Workflow at a Glance
Question → Hypothesis → Minimal Experiment → Measure → Decide/Next
Inputs
dataset slice, baseline, success metric
dataset slice, baseline, success metric
Experiment
1 variable at a time (ablation)
1 variable at a time (ablation)
Outputs
table, plot, conclusion, next step
table, plot, conclusion, next step
Experiments
- Design: pre-register the question, hypothesis, metric, stop rule.
- Baselines: always compare to a strong/simple baseline.
- Seeds: run 3–5 seeds for stochastic systems; report mean ± std and best.
- Artifacts: save configs, logs, and model/plot artifacts with run IDs.
Ablations (1-Var Changes)
- Change one factor per run: data size, feature set, architecture knob, prompt, learning rate, etc.
- Use grid for small spaces; Bayesian/ASHA for wider sweeps.
- Visualize with
del = metric - baselinewaterfall or spider plots.
Metrics & Rigor
- Choose once: primary metric per task (EM/F1/ROUGE/Acc/Latency/Cost).
- Confidence: bootstrap CIs or t-tests (paired when possible).
- Leakage checks: no overlap between train/dev/test (hash at ingest).
- Power: ensure sample size supports detecting your target delta.
Notebooks & Data Hygiene
- Determinism: fixed seeds; record package versions; pin Docker image.
- Datasets: immutable snapshots; manifest with checksums and license.
- Notebooks: keep idempotent; top cell sets env/paths; export to HTML/PDF for sharing.
Prototype → Product
- Promote only when the experiment improves the KPI on a representative eval set.
- Harden the path: configs → module → tests → CI runner → behind a flag.
- Instrument early: logs, metrics, traces; canary while watching error budgets.
Reporting That Decides
- One-page memo: question, approach, results table, plots, risks, decision/next.
- Always attach repro command and link to artifacts (runs, configs, data snapshot).
- Traffic-light summary: ✅ ship, 🟨 needs more data, 🔴 stop.
Repo Layout
research/
data/ # manifests, snapshots (read-only)
notebooks/ # EDA, reports (HTML exports in /reports)
experiments/ # configs, sweeps, ablations
src/ # reusable modules
runs/ # logs, metrics, artifacts
reports/ # one-pagers, charts
Makefile # make seed=1 exp=abl_lr run
Tooling Stack (suggested)
- Tracking: Weights & Biases / MLflow (runs, artifacts, params).

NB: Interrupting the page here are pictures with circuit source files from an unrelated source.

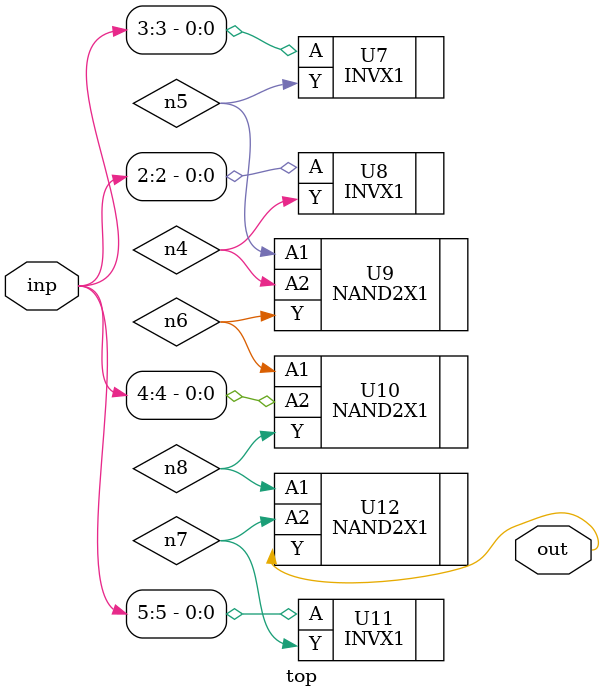
<source format=sv>


module top ( inp, out );
  input [5:0] inp;
  output out;
  wire   n4, n5, n6, n7, n8;

  INVX1 U7 ( .A(inp[3]), .Y(n5) );
  INVX1 U8 ( .A(inp[2]), .Y(n4) );
  NAND2X1 U9 ( .A1(n5), .A2(n4), .Y(n6) );
  NAND2X1 U10 ( .A1(n6), .A2(inp[4]), .Y(n8) );
  INVX1 U11 ( .A(inp[5]), .Y(n7) );
  NAND2X1 U12 ( .A1(n8), .A2(n7), .Y(out) );
endmodule


</source>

- Compute: dockerized; GPU when needed; job sweeps via Ray/SLURM.
- Data: DVC/LakeFS; parquet; dataset cards with licenses.
- Viz: Matplotlib/Altair/Plotly; seaborn for quick EDA.
Templates (copy/paste)
# Hypothesis
We believe that <change> will improve <metric> on <task> by >= <delta>.
# Repro
make exp=<name> seed=1..5 run
# Stop Rule
Stop after <n> runs or CI <threshold> crossed.
# Report Snippet (Markdown table)
| Run | Setting | Metric | Δ vs Base | Latency | Cost |
|-----|---------|--------|-----------|---------|------|
Field Checklist
- ❶ Clear question & success metric
- ❷ Baseline established
- ❸ Single-var ablation plan
- ❹ Seeds & CI logged
- ❺ CIs / stats reported
- ❻ One-page decision memo
30-60-90 Day Ramp
- 30d: repo scaffold, dataset snapshot, baseline runs, reporting template.
- 60d: automated sweeps + tracking, ablation library, decision memos adopted.
- 90d: CI for experiments, nightly evals, promotion path to product behind flags.